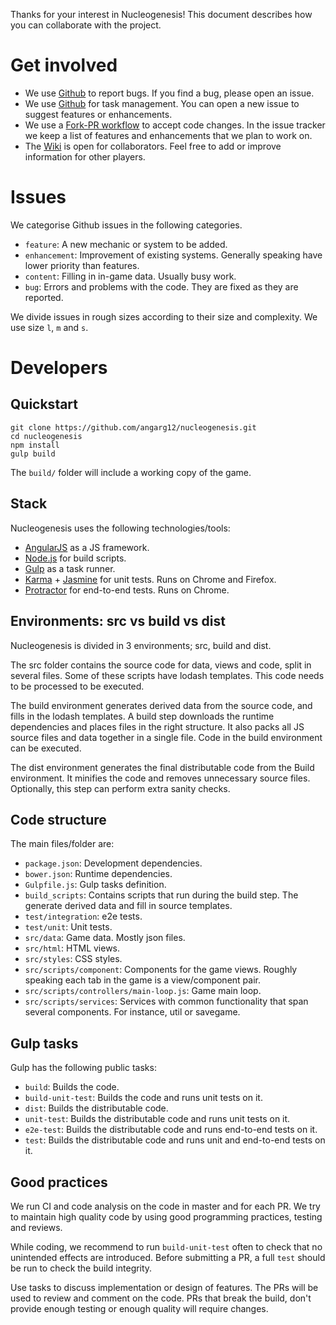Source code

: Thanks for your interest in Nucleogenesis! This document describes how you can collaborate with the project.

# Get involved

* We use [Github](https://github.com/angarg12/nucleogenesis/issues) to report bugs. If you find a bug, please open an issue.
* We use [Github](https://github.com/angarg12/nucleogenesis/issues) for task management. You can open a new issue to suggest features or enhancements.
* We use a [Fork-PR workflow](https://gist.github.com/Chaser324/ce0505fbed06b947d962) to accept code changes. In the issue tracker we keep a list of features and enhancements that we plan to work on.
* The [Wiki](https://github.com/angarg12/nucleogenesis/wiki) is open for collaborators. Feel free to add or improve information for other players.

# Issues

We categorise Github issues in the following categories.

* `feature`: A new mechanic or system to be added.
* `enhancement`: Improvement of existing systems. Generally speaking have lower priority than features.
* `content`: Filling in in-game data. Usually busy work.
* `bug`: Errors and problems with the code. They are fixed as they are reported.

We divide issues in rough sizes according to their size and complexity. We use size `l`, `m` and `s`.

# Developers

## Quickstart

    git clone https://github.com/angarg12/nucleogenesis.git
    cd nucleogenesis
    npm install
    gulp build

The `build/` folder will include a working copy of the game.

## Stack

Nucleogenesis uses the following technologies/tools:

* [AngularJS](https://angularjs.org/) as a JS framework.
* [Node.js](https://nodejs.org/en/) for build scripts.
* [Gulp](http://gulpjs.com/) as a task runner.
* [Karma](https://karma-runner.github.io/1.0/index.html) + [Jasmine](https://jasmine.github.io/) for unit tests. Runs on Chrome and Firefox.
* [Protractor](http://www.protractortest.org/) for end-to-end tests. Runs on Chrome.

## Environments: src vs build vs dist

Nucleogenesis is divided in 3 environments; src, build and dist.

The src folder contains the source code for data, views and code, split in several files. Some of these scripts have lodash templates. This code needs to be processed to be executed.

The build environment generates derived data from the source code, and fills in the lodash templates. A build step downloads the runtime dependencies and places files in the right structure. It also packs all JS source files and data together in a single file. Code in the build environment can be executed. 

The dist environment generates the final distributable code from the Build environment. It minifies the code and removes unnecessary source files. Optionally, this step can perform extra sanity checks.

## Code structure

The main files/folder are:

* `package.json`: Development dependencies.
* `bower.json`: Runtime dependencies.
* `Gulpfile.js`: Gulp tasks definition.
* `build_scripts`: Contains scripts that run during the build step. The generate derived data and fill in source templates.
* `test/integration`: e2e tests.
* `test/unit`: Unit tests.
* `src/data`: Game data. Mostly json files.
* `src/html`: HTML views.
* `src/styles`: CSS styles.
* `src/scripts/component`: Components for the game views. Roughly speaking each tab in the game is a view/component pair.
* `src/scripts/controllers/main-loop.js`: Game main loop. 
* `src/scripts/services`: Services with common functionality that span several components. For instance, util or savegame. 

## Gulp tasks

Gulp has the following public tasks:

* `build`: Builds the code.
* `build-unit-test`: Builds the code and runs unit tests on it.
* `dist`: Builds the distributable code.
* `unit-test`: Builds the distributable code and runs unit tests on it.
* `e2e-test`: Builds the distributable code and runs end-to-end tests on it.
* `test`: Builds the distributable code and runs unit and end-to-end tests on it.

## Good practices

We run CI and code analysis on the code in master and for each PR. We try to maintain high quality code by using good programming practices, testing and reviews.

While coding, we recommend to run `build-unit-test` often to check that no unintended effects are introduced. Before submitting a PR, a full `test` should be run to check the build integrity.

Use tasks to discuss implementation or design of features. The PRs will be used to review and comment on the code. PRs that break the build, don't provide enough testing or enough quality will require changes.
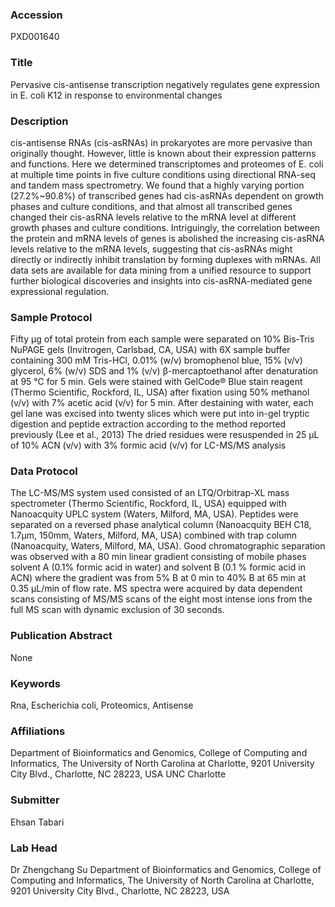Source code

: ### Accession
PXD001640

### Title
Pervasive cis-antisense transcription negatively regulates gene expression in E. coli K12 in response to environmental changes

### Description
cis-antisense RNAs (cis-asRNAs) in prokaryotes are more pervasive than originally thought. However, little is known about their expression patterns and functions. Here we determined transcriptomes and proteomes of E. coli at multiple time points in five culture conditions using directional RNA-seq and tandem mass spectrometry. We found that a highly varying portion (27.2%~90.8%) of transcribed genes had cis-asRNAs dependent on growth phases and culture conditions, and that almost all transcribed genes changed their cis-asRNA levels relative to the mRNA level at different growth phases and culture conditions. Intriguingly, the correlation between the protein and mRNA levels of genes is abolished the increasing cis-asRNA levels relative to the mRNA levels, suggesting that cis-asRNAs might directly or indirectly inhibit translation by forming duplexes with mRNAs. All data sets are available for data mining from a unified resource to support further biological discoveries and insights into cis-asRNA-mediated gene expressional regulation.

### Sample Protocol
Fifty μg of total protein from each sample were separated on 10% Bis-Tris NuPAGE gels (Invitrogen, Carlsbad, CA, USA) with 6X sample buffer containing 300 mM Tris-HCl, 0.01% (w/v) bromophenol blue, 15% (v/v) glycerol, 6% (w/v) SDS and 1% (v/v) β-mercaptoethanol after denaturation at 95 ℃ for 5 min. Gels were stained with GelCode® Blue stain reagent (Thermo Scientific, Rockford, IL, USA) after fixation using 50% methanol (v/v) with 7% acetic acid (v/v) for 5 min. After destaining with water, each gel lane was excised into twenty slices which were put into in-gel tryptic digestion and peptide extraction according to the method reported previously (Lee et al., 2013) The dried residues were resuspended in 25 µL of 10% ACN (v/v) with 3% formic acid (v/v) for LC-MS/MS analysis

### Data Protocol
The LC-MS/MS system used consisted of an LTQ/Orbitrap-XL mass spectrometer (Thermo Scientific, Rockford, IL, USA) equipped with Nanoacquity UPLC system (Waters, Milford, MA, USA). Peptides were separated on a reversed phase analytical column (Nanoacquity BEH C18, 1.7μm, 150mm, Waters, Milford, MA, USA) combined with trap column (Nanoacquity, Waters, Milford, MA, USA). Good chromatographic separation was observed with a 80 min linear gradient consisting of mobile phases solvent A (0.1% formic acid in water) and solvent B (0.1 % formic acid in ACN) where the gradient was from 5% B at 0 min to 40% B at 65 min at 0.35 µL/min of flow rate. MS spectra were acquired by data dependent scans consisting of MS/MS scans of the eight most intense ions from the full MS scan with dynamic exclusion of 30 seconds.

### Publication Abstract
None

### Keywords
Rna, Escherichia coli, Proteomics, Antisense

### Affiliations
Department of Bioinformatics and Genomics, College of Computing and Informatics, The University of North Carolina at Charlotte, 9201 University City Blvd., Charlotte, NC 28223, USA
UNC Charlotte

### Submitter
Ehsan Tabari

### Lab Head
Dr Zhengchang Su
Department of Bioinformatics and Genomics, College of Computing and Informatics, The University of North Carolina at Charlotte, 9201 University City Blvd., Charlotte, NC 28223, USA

◇ ◇ ◇ ◇

Reproduce all of the material above word for word. Omit the pictures.

Source code

: Thanks for your interest in Nucleogenesis! This document describes how you can collaborate with the project.

# Get involved

* We use [Github](https://github.com/angarg12/nucleogenesis/issues) to report bugs. If you find a bug, please open an issue.
* We use [Github](https://github.com/angarg12/nucleogenesis/issues) for task management. You can open a new issue to suggest features or enhancements.
* We use a [Fork-PR workflow](https://gist.github.com/Chaser324/ce0505fbed06b947d962) to accept code changes. In the issue tracker we keep a list of features and enhancements that we plan to work on.
* The [Wiki](https://github.com/angarg12/nucleogenesis/wiki) is open for collaborators. Feel free to add or improve information for other players.

# Issues

We categorise Github issues in the following categories.

* `feature`: A new mechanic or system to be added.
* `enhancement`: Improvement of existing systems. Generally speaking have lower priority than features.
* `content`: Filling in in-game data. Usually busy work.
* `bug`: Errors and problems with the code. They are fixed as they are reported.

We divide issues in rough sizes according to their size and complexity. We use size `l`, `m` and `s`.

# Developers

## Quickstart

    git clone https://github.com/angarg12/nucleogenesis.git
    cd nucleogenesis
    npm install
    gulp build

The `build/` folder will include a working copy of the game.

## Stack

Nucleogenesis uses the following technologies/tools:

* [AngularJS](https://angularjs.org/) as a JS framework.
* [Node.js](https://nodejs.org/en/) for build scripts.
* [Gulp](http://gulpjs.com/) as a task runner.
* [Karma](https://karma-runner.github.io/1.0/index.html) + [Jasmine](https://jasmine.github.io/) for unit tests. Runs on Chrome and Firefox.
* [Protractor](http://www.protractortest.org/) for end-to-end tests. Runs on Chrome.

## Environments: src vs build vs dist

Nucleogenesis is divided in 3 environments; src, build and dist.

The src folder contains the source code for data, views and code, split in several files. Some of these scripts have lodash templates. This code needs to be processed to be executed.

The build environment generates derived data from the source code, and fills in the lodash templates. A build step downloads the runtime dependencies and places files in the right structure. It also packs all JS source files and data together in a single file. Code in the build environment can be executed. 

The dist environment generates the final distributable code from the Build environment. It minifies the code and removes unnecessary source files. Optionally, this step can perform extra sanity checks.

## Code structure

The main files/folder are:

* `package.json`: Development dependencies.
* `bower.json`: Runtime dependencies.
* `Gulpfile.js`: Gulp tasks definition.
* `build_scripts`: Contains scripts that run during the build step. The generate derived data and fill in source templates.
* `test/integration`: e2e tests.
* `test/unit`: Unit tests.
* `src/data`: Game data. Mostly json files.
* `src/html`: HTML views.
* `src/styles`: CSS styles.
* `src/scripts/component`: Components for the game views. Roughly speaking each tab in the game is a view/component pair.
* `src/scripts/controllers/main-loop.js`: Game main loop. 
* `src/scripts/services`: Services with common functionality that span several components. For instance, util or savegame. 

## Gulp tasks

Gulp has the following public tasks:

* `build`: Builds the code.
* `build-unit-test`: Builds the code and runs unit tests on it.
* `dist`: Builds the distributable code.
* `unit-test`: Builds the distributable code and runs unit tests on it.
* `e2e-test`: Builds the distributable code and runs end-to-end tests on it.
* `test`: Builds the distributable code and runs unit and end-to-end tests on it.

## Good practices

We run CI and code analysis on the code in master and for each PR. We try to maintain high quality code by using good programming practices, testing and reviews.

While coding, we recommend to run `build-unit-test` often to check that no unintended effects are introduced. Before submitting a PR, a full `test` should be run to check the build integrity.

Use tasks to discuss implementation or design of features. The PRs will be used to review and comment on the code. PRs that break the build, don't provide enough testing or enough quality will require changes.
Source code

: ### Accession
PXD001640

### Title
Pervasive cis-antisense transcription negatively regulates gene expression in E. coli K12 in response to environmental changes

### Description
cis-antisense RNAs (cis-asRNAs) in prokaryotes are more pervasive than originally thought. However, little is known about their expression patterns and functions. Here we determined transcriptomes and proteomes of E. coli at multiple time points in five culture conditions using directional RNA-seq and tandem mass spectrometry. We found that a highly varying portion (27.2%~90.8%) of transcribed genes had cis-asRNAs dependent on growth phases and culture conditions, and that almost all transcribed genes changed their cis-asRNA levels relative to the mRNA level at different growth phases and culture conditions. Intriguingly, the correlation between the protein and mRNA levels of genes is abolished the increasing cis-asRNA levels relative to the mRNA levels, suggesting that cis-asRNAs might directly or indirectly inhibit translation by forming duplexes with mRNAs. All data sets are available for data mining from a unified resource to support further biological discoveries and insights into cis-asRNA-mediated gene expressional regulation.

### Sample Protocol
Fifty μg of total protein from each sample were separated on 10% Bis-Tris NuPAGE gels (Invitrogen, Carlsbad, CA, USA) with 6X sample buffer containing 300 mM Tris-HCl, 0.01% (w/v) bromophenol blue, 15% (v/v) glycerol, 6% (w/v) SDS and 1% (v/v) β-mercaptoethanol after denaturation at 95 ℃ for 5 min. Gels were stained with GelCode® Blue stain reagent (Thermo Scientific, Rockford, IL, USA) after fixation using 50% methanol (v/v) with 7% acetic acid (v/v) for 5 min. After destaining with water, each gel lane was excised into twenty slices which were put into in-gel tryptic digestion and peptide extraction according to the method reported previously (Lee et al., 2013) The dried residues were resuspended in 25 µL of 10% ACN (v/v) with 3% formic acid (v/v) for LC-MS/MS analysis

### Data Protocol
The LC-MS/MS system used consisted of an LTQ/Orbitrap-XL mass spectrometer (Thermo Scientific, Rockford, IL, USA) equipped with Nanoacquity UPLC system (Waters, Milford, MA, USA). Peptides were separated on a reversed phase analytical column (Nanoacquity BEH C18, 1.7μm, 150mm, Waters, Milford, MA, USA) combined with trap column (Nanoacquity, Waters, Milford, MA, USA). Good chromatographic separation was observed with a 80 min linear gradient consisting of mobile phases solvent A (0.1% formic acid in water) and solvent B (0.1 % formic acid in ACN) where the gradient was from 5% B at 0 min to 40% B at 65 min at 0.35 µL/min of flow rate. MS spectra were acquired by data dependent scans consisting of MS/MS scans of the eight most intense ions from the full MS scan with dynamic exclusion of 30 seconds.

### Publication Abstract
None

### Keywords
Rna, Escherichia coli, Proteomics, Antisense

### Affiliations
Department of Bioinformatics and Genomics, College of Computing and Informatics, The University of North Carolina at Charlotte, 9201 University City Blvd., Charlotte, NC 28223, USA
UNC Charlotte

### Submitter
Ehsan Tabari

### Lab Head
Dr Zhengchang Su
Department of Bioinformatics and Genomics, College of Computing and Informatics, The University of North Carolina at Charlotte, 9201 University City Blvd., Charlotte, NC 28223, USA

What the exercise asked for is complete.